President Carter yesterday appointed new members to the White House panel that watches for improprieties in the intelligence community.

Thomas L. Farmer was named chairman of the Intelligence Oversight Board and former Tennessee Sen. Albert Gore and former Pennsylvania governor and U.N. ambassador William W. Scranton will be the other members, Carter announced.

The board was established by President Ford in February, 1976, just before the Senate voted to establish its own permanent committee to oversee the intelligence community.

The Ford appointees were chairman Robert D. Murphy, 82, Leo Cherne and Stephen Ailes.

In addition to naming a new oversight board, Carter announced the abolition of the President's Foreign Intelligence Advisory Board, which was established in 1956 to monitor the quality of the intelligence community's product.

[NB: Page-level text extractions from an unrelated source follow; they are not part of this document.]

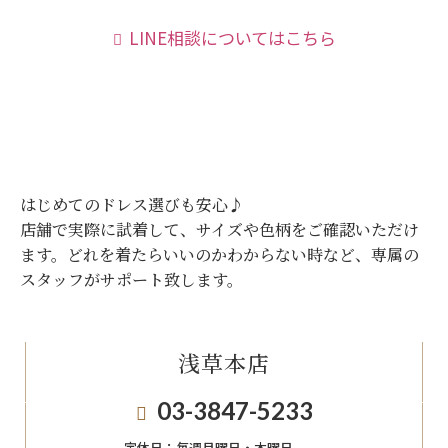
LINE相談についてはこちら
はじめてのドレス選びも安心♪
店舗で実際に試着して、サイズや色柄をご確認いただけ
ます。
どれを着たらいいのかわからない時など、専属の
スタッフがサポート致します。
浅草本店
03-3847-5233
定休日：
毎週月曜日・木曜日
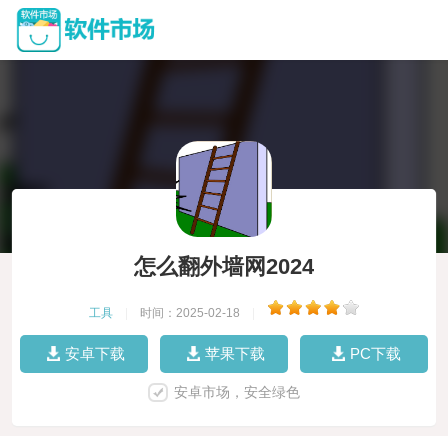
怎么翻外墙网2024
工具
|
时间：2025-02-18
|
安卓下载
苹果下载
PC下载
安卓市场，安全绿色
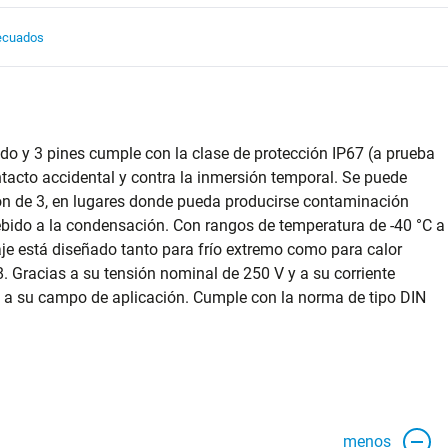
ecuados
do y 3 pines cumple con la clase de protección IP67 (a prueba
ontacto accidental y contra la inmersión temporal. Se puede
ón de 3, en lugares donde pueda producirse contaminación
bido a la condensación. Con rangos de temperatura de -40 °C a
aje está diseñado tanto para frío extremo como para calor
 Gracias a su tensión nominal de 250 V y a su corriente
 a su campo de aplicación. Cumple con la norma de tipo DIN
menos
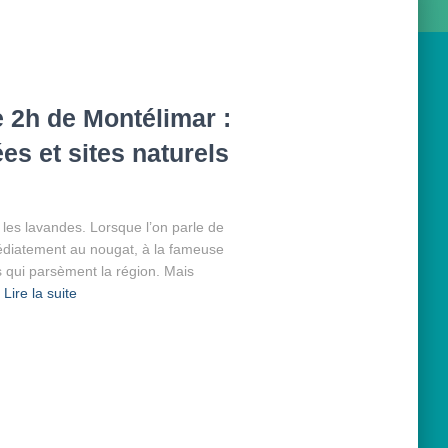
e 2h de Montélimar :
s et sites naturels
 les lavandes. Lorsque l’on parle de
édiatement au nougat, à la fameuse
 qui parsèment la région. Mais
Lire la suite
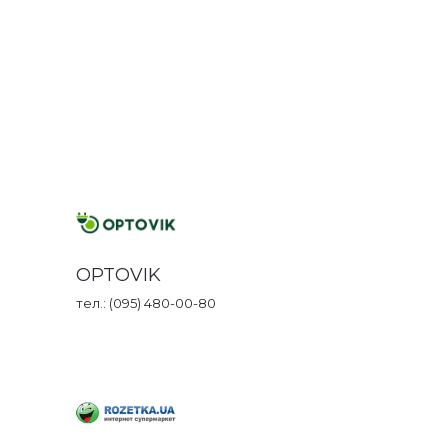
OPTOVIK
тел.: (095) 480-00-80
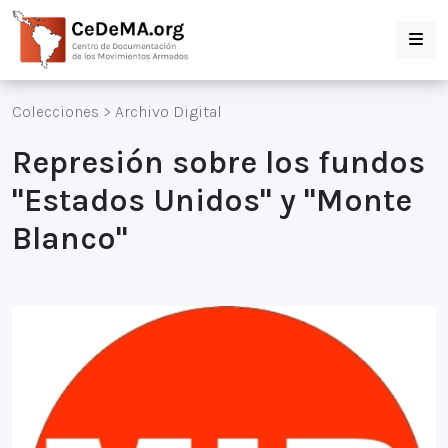
Colecciones
>
Archivo Digital
Represión sobre los fundos
"Estados Unidos" y "Monte
Blanco"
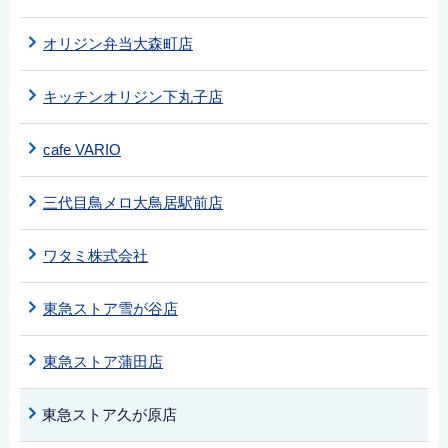
オリジン弁当大森町店
キッチンオリジン下丸子店
cafe VARIO
三代目鳥メロ大鳥居駅前店
ワタミ株式会社
東急ストア雪が谷店
東急ストア蒲田店
東急ストア久が原店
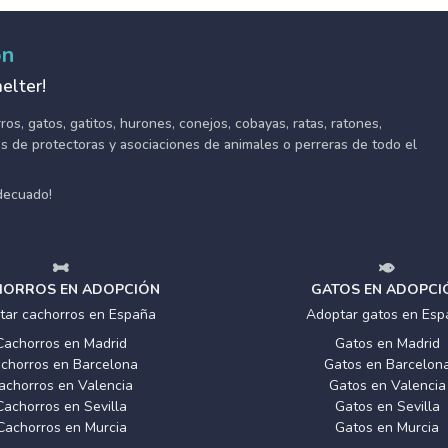
ón
elter!
s, gatos, gatitos, hurones, conejos, cobayas, ratas, ratones,
tes de protectoras y asociaciones de animales o perreras de todo el
adecuado!
ORROS EN ADOPCIÓN
GATOS EN ADOPCI
tar cachorros en España
Adoptar gatos en Esp
Cachorros en Madrid
Gatos en Madrid
chorros en Barcelona
Gatos en Barcelon
achorros en Valencia
Gatos en Valencia
Cachorros en Sevilla
Gatos en Sevilla
Cachorros en Murcia
Gatos en Murcia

Carter said the board had been rendered redundant by the monitoring of intelligence now performed by the National Security Council, the intelligence community itself and the Senate Intelligence Committee.

The Intelligence Oversight Board reports directly to the President and is a channel through which any member of the intelligence community can report abuses without fear that his report will be suppressed by his superiors.

In addition, the board receives reports of irregularities from the inspector generals and general counsels in the intelligence community and can initiate inquiries into covert operations anywhere in the world.

Farmer, 53, said yesterday he has not discussed the board's role with Carter but has talked to Vice President Mondale. He said he is not bringing any specific ideas for changing the board's role to the job.

Farmer is a partner in the Washington law firm Prather, Seeger, Doolittle, Farmer and Ewing. He was a Central Intelligence Agency officer from 1951 to 1954 and has been general counsel of the Agency for International Development.

Farmer said he had not yet talked to his two fellow board members about their new assignment and that he is not sure how much time he will need to devote to the board. He guessed that it would take two or three days a week at first and less thereafter.

The White House press office did not respond yesterday to questions about how much Farmer and the other board members will be paid.